+++ Study material
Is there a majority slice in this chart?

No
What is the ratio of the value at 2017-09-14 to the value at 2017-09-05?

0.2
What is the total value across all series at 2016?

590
++++++
+++ Study material
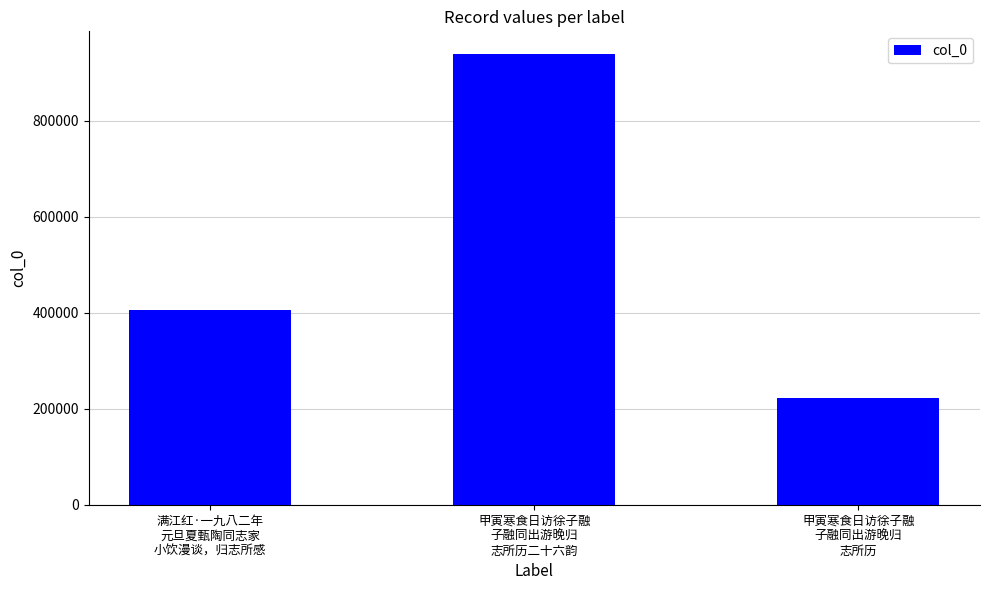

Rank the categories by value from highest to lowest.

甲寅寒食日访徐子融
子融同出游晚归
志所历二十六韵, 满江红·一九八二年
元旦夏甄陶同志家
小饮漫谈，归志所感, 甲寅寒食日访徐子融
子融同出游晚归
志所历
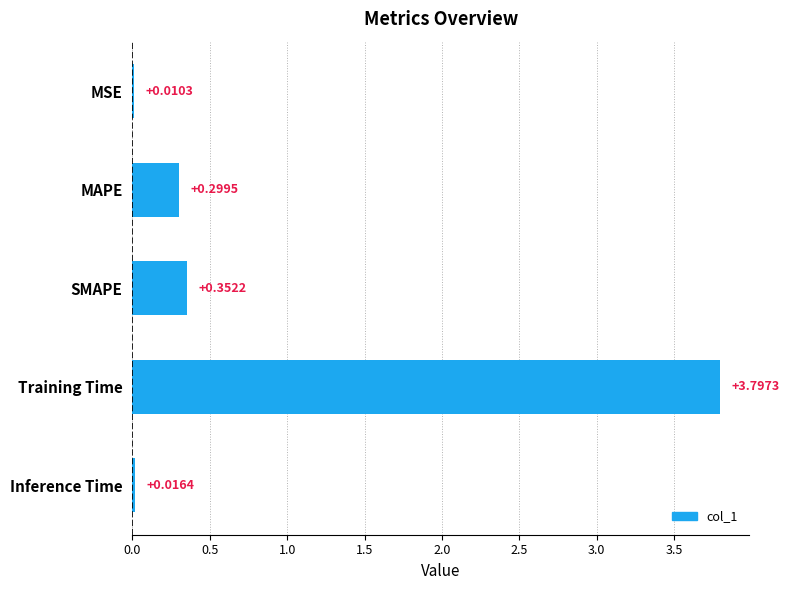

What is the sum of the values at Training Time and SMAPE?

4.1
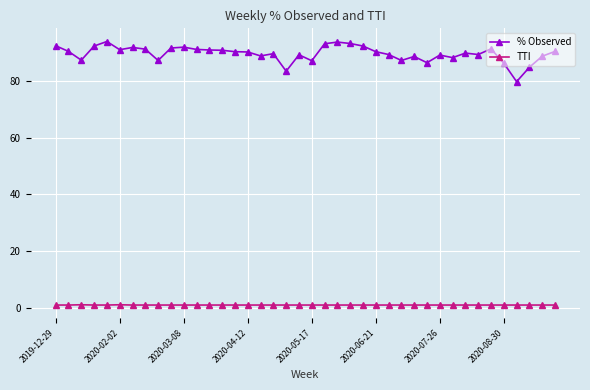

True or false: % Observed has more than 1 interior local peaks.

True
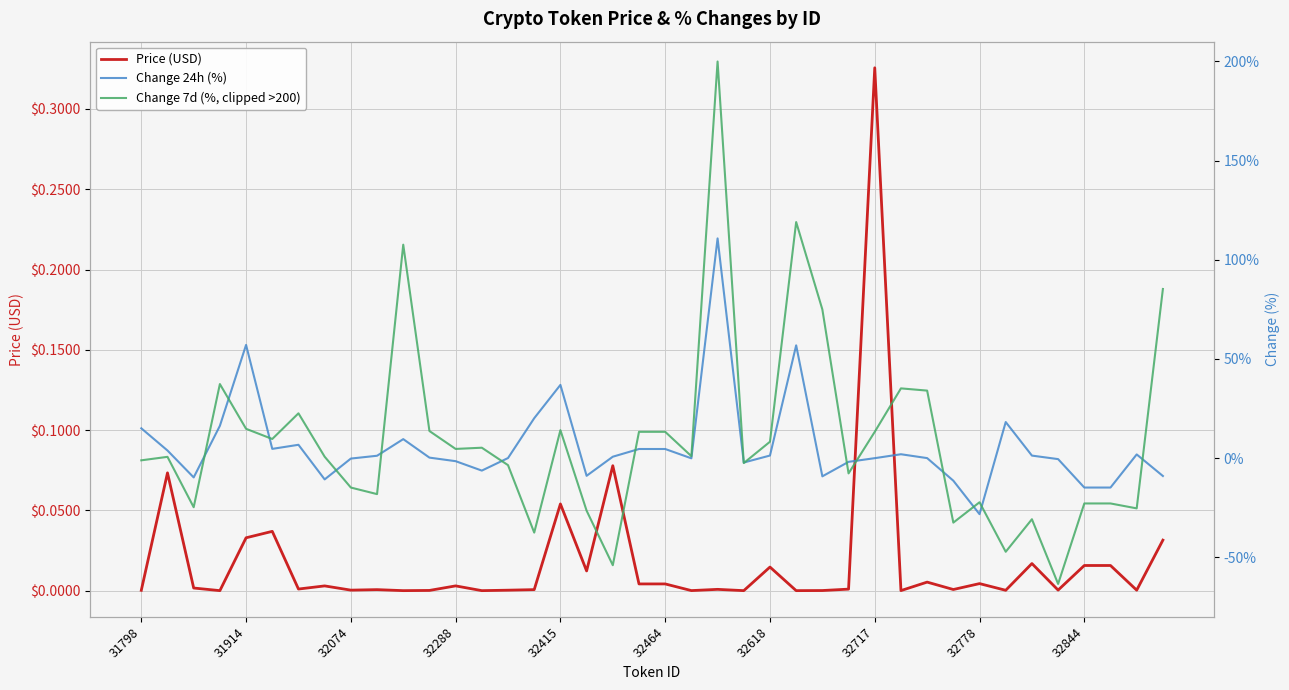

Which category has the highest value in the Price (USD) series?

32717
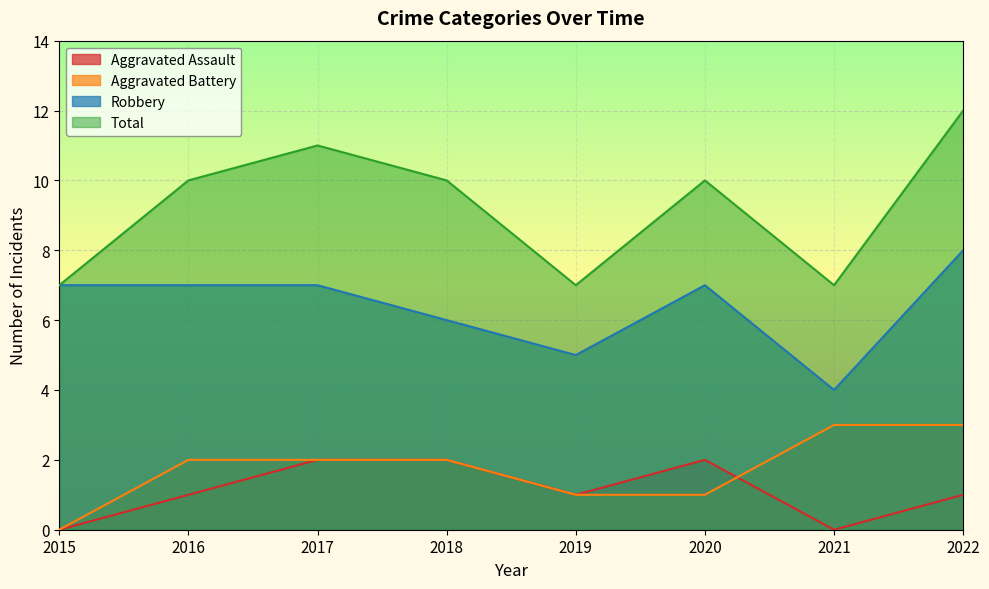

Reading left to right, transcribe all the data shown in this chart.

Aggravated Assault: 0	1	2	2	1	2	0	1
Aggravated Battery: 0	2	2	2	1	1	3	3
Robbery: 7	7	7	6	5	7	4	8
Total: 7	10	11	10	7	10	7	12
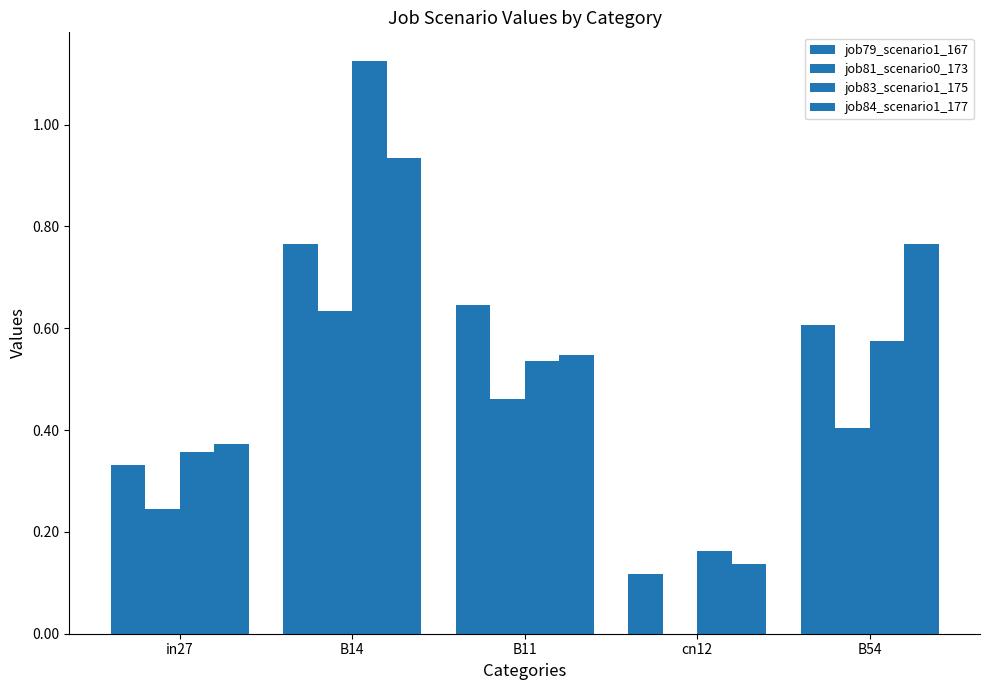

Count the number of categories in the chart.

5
++++++
**Task statement**: Reproduce word for word the lines from the one with "Is there a majority slice in this chart?" to the one with "What is the total", including both of those lines.

**Answer to the problem**:
Is there a majority slice in this chart?

No
What is the ratio of the value at 2017-09-14 to the value at 2017-09-05?

0.2
What is the total value across all series at 2016?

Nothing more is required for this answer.